**EXERCICES**
• 1. Les affirmations (a), (b) et (c) sont-elles conformes au passage sur la Russie ci-dessous ? Répondez par oui ou par non à chacune, en citant les mots exacts du passage qui tranchent.
(a) Selon le passage, ce qu'il faut avant tout à la Russie, c'est une bonne administration et une bonne justice.
(b) Le passage soutient que les garanties peuvent se trouver ailleurs que dans des droits politiques.
(c) Pour donner un exemple, le passage renvoie à la façon dont les Français ont obtenu leurs libertés.
• 2. Poursuivez le passage sur la Russie à partir de sa dernière phrase.

=== EXTRAIT DU DOCUMENT ===

Ce modeste et prudent langage n’a qu’un défaut : sous une apparente sagesse, sous les dehors du sens commun et de l’esprit pratique, il cache au fond une naïve et j’oserai dire une enfantine illusion. Certes, ce qu’il faut avant tout à la Russie, c’est une bonne administration et une bonne justice ; l’illusion, c’est de croire que l’on puisse acquérir de tels biens et que l’on en puisse jouir sûrement sans rien qui les garantisse ; c’est, de ne pas voir que ce dont souffre précisément la Russie, ce qui la frustre du résultat des meilleures réformes, c’est le manque de contrôle et de garanties, qui ne peuvent être trouvés que dans des droits politiques. Veut-on un exemple ? Que les Russes se rappellent par quels moyens et au prix de quelles luttes les Anglais ont conquis leur habeas corpus.

=== MATÉRIEL FOURNI ===

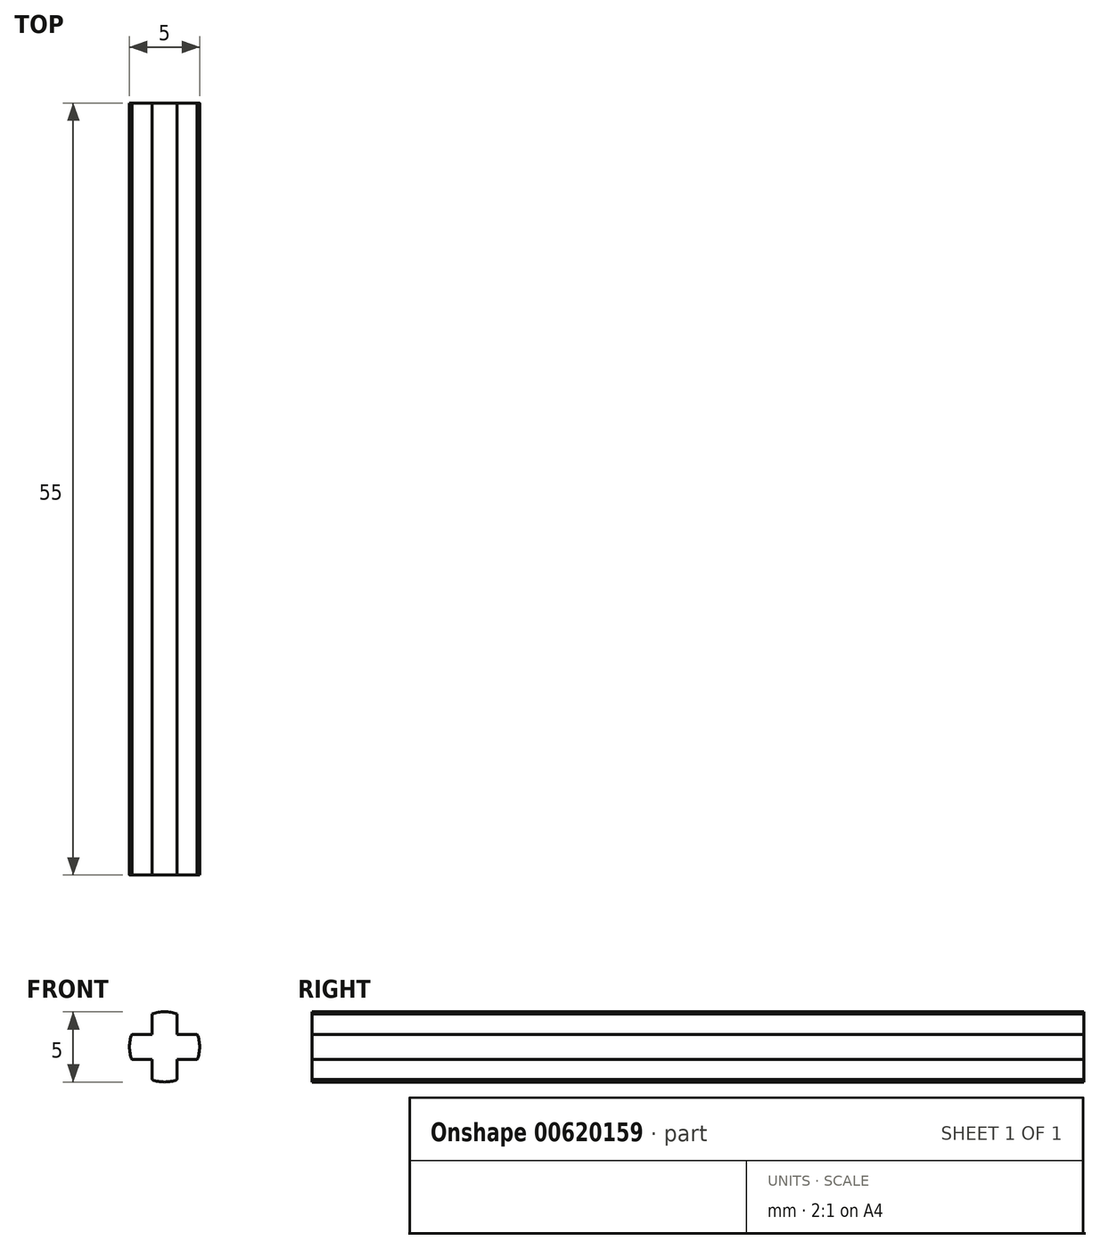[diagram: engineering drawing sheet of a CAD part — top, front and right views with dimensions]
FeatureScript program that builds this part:
annotation { "Feature Type Name" : "Feature", "Feature Type Description" : "" }
export const myFeature = defineFeature(function(context is Context, id is Id, definition is map)
    precondition{}
    {
        {
            var Q0;
            Q0=qCreatedBy(makeId("Front.planeOp"),FACE);
            var sketch = newSketch(context, id + "F0", { "sketchPlane" : qUnion([Q0])});
            skArc(sketch, "E0", {"start": v(2.33, -0.9) * mm, "mid": v(2.5, 0) * mm, "end": v(2.33, 0.9) * mm});
            skLineSegment(sketch, "E1.left", {"start": v(-0.9, 2.33) * mm, "end": v(-0.9, 0.9) * mm});
            skLineSegment(sketch, "E1.right", {"start": v(0.9, 2.33) * mm, "end": v(0.9, 0.9) * mm});
            skLineSegment(sketch, "E2.bottom", {"start": v(2.33, 0.9) * mm, "end": v(0.9, 0.9) * mm});
            skLineSegment(sketch, "E2.top", {"start": v(2.33, -0.9) * mm, "end": v(0.9, -0.9) * mm});
            skArc(sketch, "E3.trimOffspring", {"start": v(0.9, 2.33) * mm, "mid": v(0, 2.5) * mm, "end": v(-0.9, 2.33) * mm});
            skArc(sketch, "E4.trimOffspring", {"start": v(-2.33, 0.9) * mm, "mid": v(-2.5, 0) * mm, "end": v(-2.33, -0.9) * mm});
            skArc(sketch, "E5.trimOffspring", {"start": v(-0.9, -2.33) * mm, "mid": v(0, -2.5) * mm, "end": v(0.9, -2.33) * mm});
            skLineSegment(sketch, "E6.trimOffspring", {"start": v(-0.9, -0.9) * mm, "end": v(-0.9, -2.33) * mm});
            skLineSegment(sketch, "E7.trimOffspring", {"start": v(-0.9, 0.9) * mm, "end": v(-2.33, 0.9) * mm});
            skLineSegment(sketch, "E8.trimOffspring", {"start": v(0.9, -0.9) * mm, "end": v(0.9, -2.33) * mm});
            skLineSegment(sketch, "E9.trimOffspring", {"start": v(-0.9, -0.9) * mm, "end": v(-2.33, -0.9) * mm});
            skSolve(sketch);
        }
        {
            var Q0;
            Q0 = qSketchRegion(id + "F0", true);
            extrude(context, id + "F1", {"entities" : qUnion([Q0]), "endBound" : BoundingType.SYMMETRIC, "depth" : 55 * mm, "offsetDistance" : 25 * mm});
        }
    });
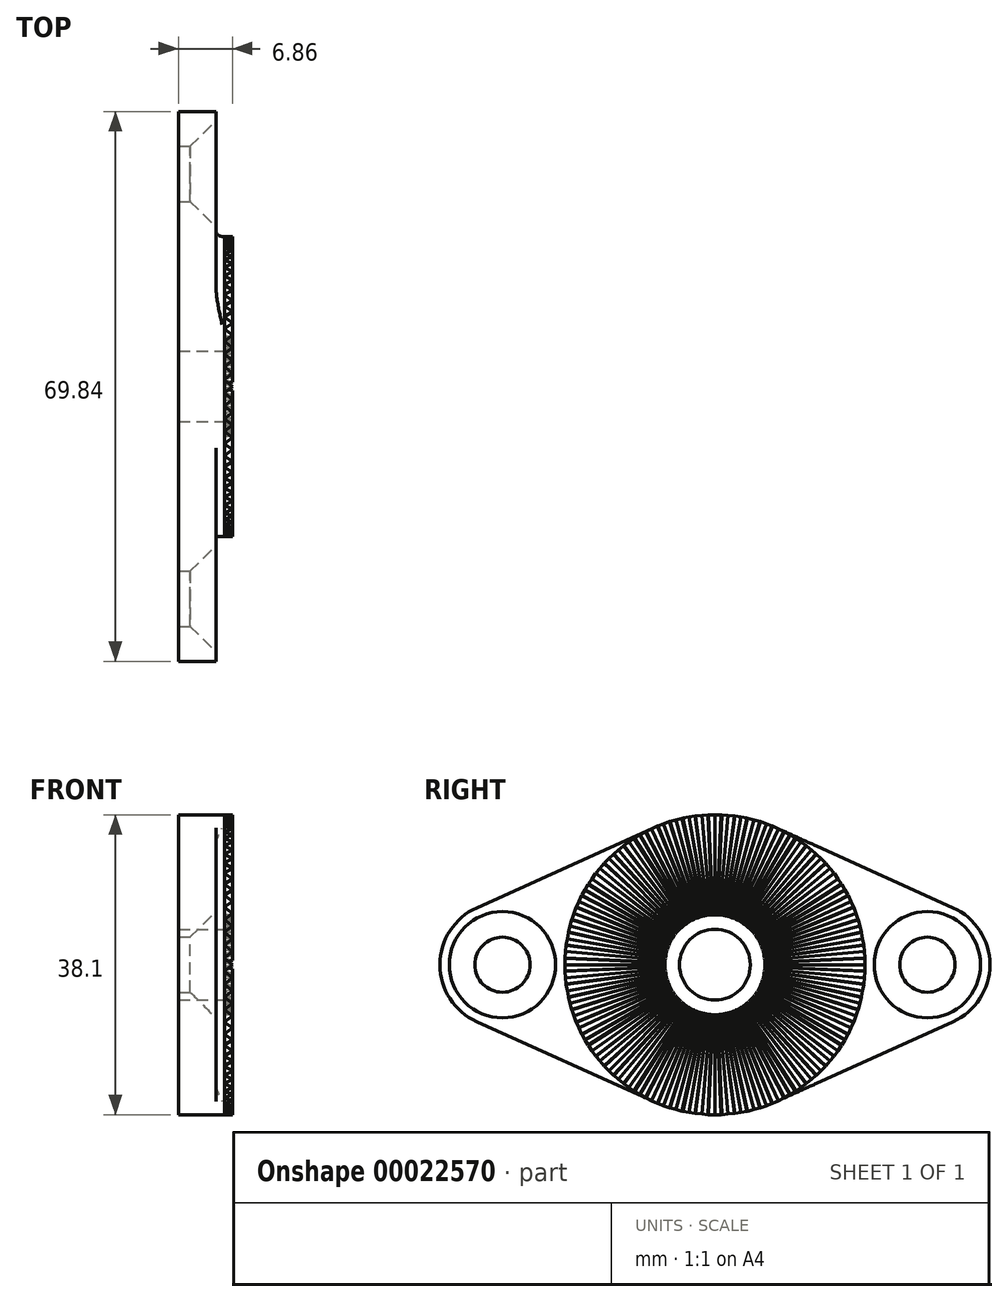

===

**RÉPONSES PAR EXERCICE**
• 1.
(a) Oui : « ce qu’il faut avant tout à la Russie, c’est une bonne administration et une bonne justice ».
(b) Non : « qui ne peuvent être trouvés que dans des droits politiques ».
(c) Non : « par quels moyens et au prix de quelles luttes les Anglais ont conquis leur habeas corpus ».

• 2.
L’illusion n’est du reste pas nouvelle. En France aussi, avant la Révolution, nombre d’esprits distingués, la plupart des philosophes et des économistes du dix-huitième siècle, souhaitaient plutôt des réformes que des franchises politiques, et ces réformes ils les attendaient moins d’une participation du pays à son gouvernement que de l’intelligence du pouvoir souverain[2]. Au fond, c’est la vieille utopie de Platon et de la plupart des législateurs spéculatifs.

En France aussi, avant 1789, nombre de politiques croyaient que des libertés locales et des assemblées provinciales devaient suffire à une bonne administration et prévenir une révolution. Malaisé autrefois, cela de nos jours est chimérique. Dans l’ancienne Europe, quand la vapeur n’avait pas effacé les distances, quand l’électricité et la presse ne mettaient pas les nouvelles politiques à la portée de tous, lorsque chacun vivait plus ou moins confiné dans sa ville ou sa province, il était infiniment moins difficile qu’aujourd’hui d’enclore l’initiative privée et l’esprit d’examen dans la sphère des intérêts locaux.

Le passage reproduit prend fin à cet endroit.